* Preval, Obama to meet in Washington on Wednesday
* Job creation a priority for Haitian government
By Matthew Bigg
PORT-AU-PRINCE, March 8 Haitian President Rene
Preval plans to tell U.S. President Barack Obama on Wednesday
that food aid to the earthquake-devastated Caribbean nation
should be stopped because of the risk of damaging its economy.
The two men will meet at the White House in the wake of a
Jan. 12 quake that killed 230,000 people, according to Haitian
government estimates, crippled the economy and devastated much
of the capital Port-au-Prince and other cities.
Donations of food and water have proved a lifeline for more
than 1.2 million people displaced by the quake, but Preval told
a news conference on Monday the aid could in the long term hurt
the economy of the poorest country in the Western Hemisphere.
"I will tell him (Obama) that this first phase of
assistance is finished," said Preval, standing in front of the
ruined presidential palace in Port-au-Prince.
"If they continue to send us aid from abroad -- water and
food -- it will be in competition with the national Haitian
production and Haitian commerce," he said.
Preval said the priority should instead be to create
employment in Haiti, a country where a high percentage of the
population lacked work even before the quake.
The Haitian government, working with the international
community, is preparing a master plan for reconstruction that
would have ambitious goals, Preval said after a meeting with
Canadian Governor General Michaelle Jean.

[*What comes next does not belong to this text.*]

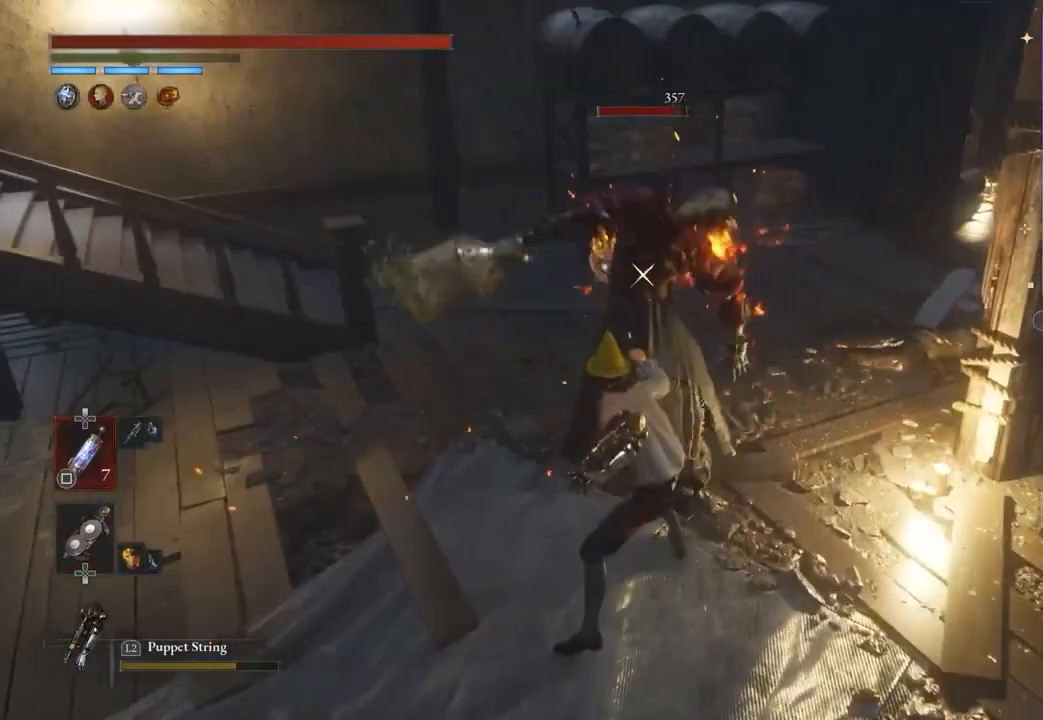
{"buttons": [], "left_stick": "down", "right_stick": "center", "events": [[300, "left_stick", "left"], [500, "left_stick", "down"]]}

A trust fund with voting and nonvoting board members would
manage donor funds, Preval said.
Priorities for reconstruction include strengthening
buildings to withstand future earthquakes and rehabilitating
the environment, much of which is denuded, to protect against
flooding from tropical storms and hurricanes, which last
battered Haiti in 2008.
Some $38 million was needed for storm protection, Preval
Reopening the country's schools was also key, Preval said,
though he gave no date for when that would happen. Education is
considered critical to development in Haiti, where 38 percent
of the population is under age 15 and nearly half of those 15
and older are illiterate.
"I will also tell him (Obama) that our vision is to rebuild
Haiti and if we don't take advantage of this historic event to
reinvent Haiti, to reinvent Port-au-Prince, we will be making a
mistake of historical proportions," Preval said.
"Our generation has the obligation to shoulder this
responsibility," he said.
Many Haitians have criticized the government's performance
since the earthquake and argued that Preval has not done enough
to communicate with the people or to marshal government aid,
instead leaving international aid groups to fill the gap.

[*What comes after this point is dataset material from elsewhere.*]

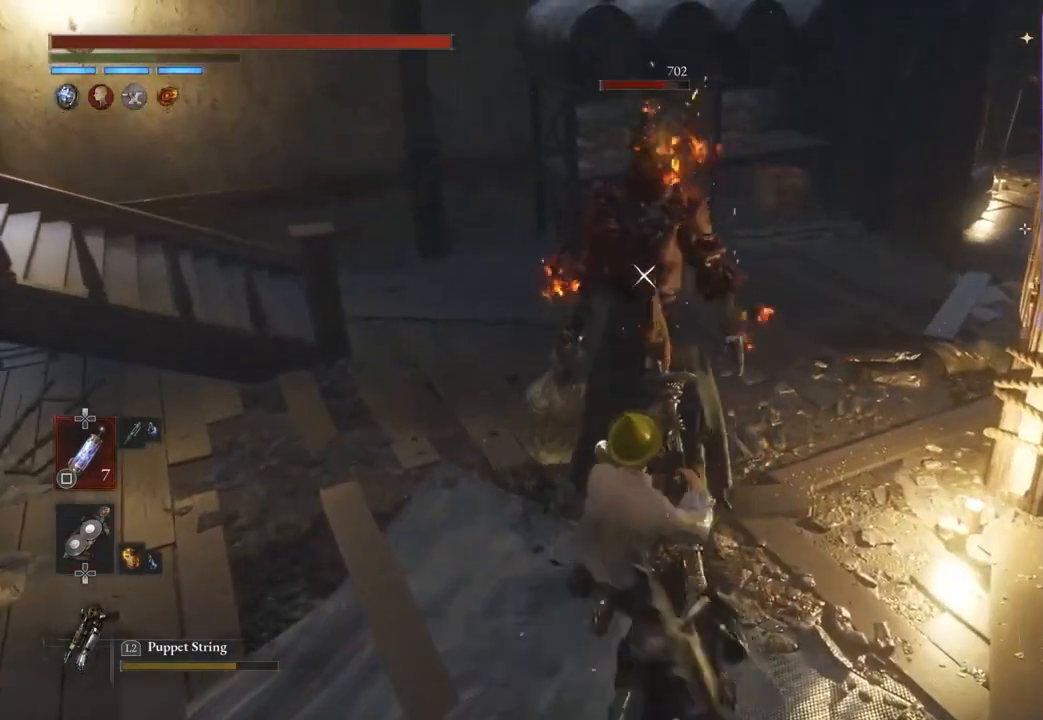
{"buttons": [], "left_stick": "right", "right_stick": "center", "events": [[500, "left_stick", "right"]]}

Jean's two-day visit is significant because she was born
and raised in Port-au-Prince, arriving in Canada as a refugee,
and has worked to promote Haiti's needs since the quake.
"We are here ... to say to Haitians that they are not alone
... We have suffered with you," she said in an impassioned
speech after her meeting with Preval.
As Canada's governor general, Jean represents Britain's
Queen Elizabeth, who is Canada's head of state.